Grand Coalitions Always Posed an Existential Threat

The FDP’s monopoly on this kingmaker role ended with the entry of the Green Party into the political system, though the function itself persisted. It was often, though not exclusively, exercised as part of a «bloc,» typically with the CDU/CSU. Grand coalitions consistently presented an existential threat to the FDP. The Grand Coalition of 1966, for instance, was reportedly negotiated behind closed doors with the express aim of eliminating the then-third party.

However, the SPD later realized the greater advantage in preserving the FDP’s kingmaker role and drawing it into their orbit. This critical role has only recently been jeopardized as the CDU and SPD increasingly form coalitions at both federal and state levels. This trend stems from their inability to form governments with only one «smaller» party, coupled with their rejection of the AfD as a coalition partner. The weakening of the traditional major parties has effectively deprived the FDP of its historical foundation.

But Also an Opportunity

Nevertheless, there is another perspective: The Free Democrats have re-emerged in the political landscape as truly «free» Democrats, no longer constrained by a specific political bloc. Some of their politicians recognized these inherent opportunities early on. Guido Westerwelle, though ridiculed for his «18» campaign slogan, successfully led the FDP from near-parliamentary obscurity – after 16 years alongside the CDU – to its best-ever federal result, almost 15 percent.

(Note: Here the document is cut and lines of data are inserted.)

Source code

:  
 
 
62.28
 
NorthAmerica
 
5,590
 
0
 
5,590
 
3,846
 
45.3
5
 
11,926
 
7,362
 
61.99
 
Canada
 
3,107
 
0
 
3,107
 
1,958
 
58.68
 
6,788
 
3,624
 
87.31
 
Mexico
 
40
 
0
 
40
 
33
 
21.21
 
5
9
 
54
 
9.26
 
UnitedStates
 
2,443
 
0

It’s easy to overlook, but not long ago, Christian Lindner also guided his party to electoral results exceeding ten percent. Historically, the FDP achieved double-digit figures when it wasn’t pre-determined with whom they would govern, but there was an expectation that they would assume governmental responsibility. This pattern was evident in the first federal election, when Erich Mende promised to end the Adenauer era (a promise he ultimately didn’t keep), and towards the end of the social-liberal period.

Wanted: Responsible Liberals

This pattern also held true more recently with Westerwelle and Lindner. However, once they entered government, a complete collapse often ensued. For various reasons, their voters did not receive what they had anticipated: a responsible liberal influence on the government’s direction.

Why should the FDP not be able to offer this to voters again in the future? The demand for such a role still exists. While the Greens occasionally claim to be the new liberals, they largely remain a party of regulation. The AfD, though aspiring to economic liberalism, is primarily radical. Radicalism and responsible liberalism are inherently incompatible. Now, the FDP simply needs someone who can credibly and audibly convey this message, as being heard becomes increasingly challenging for them.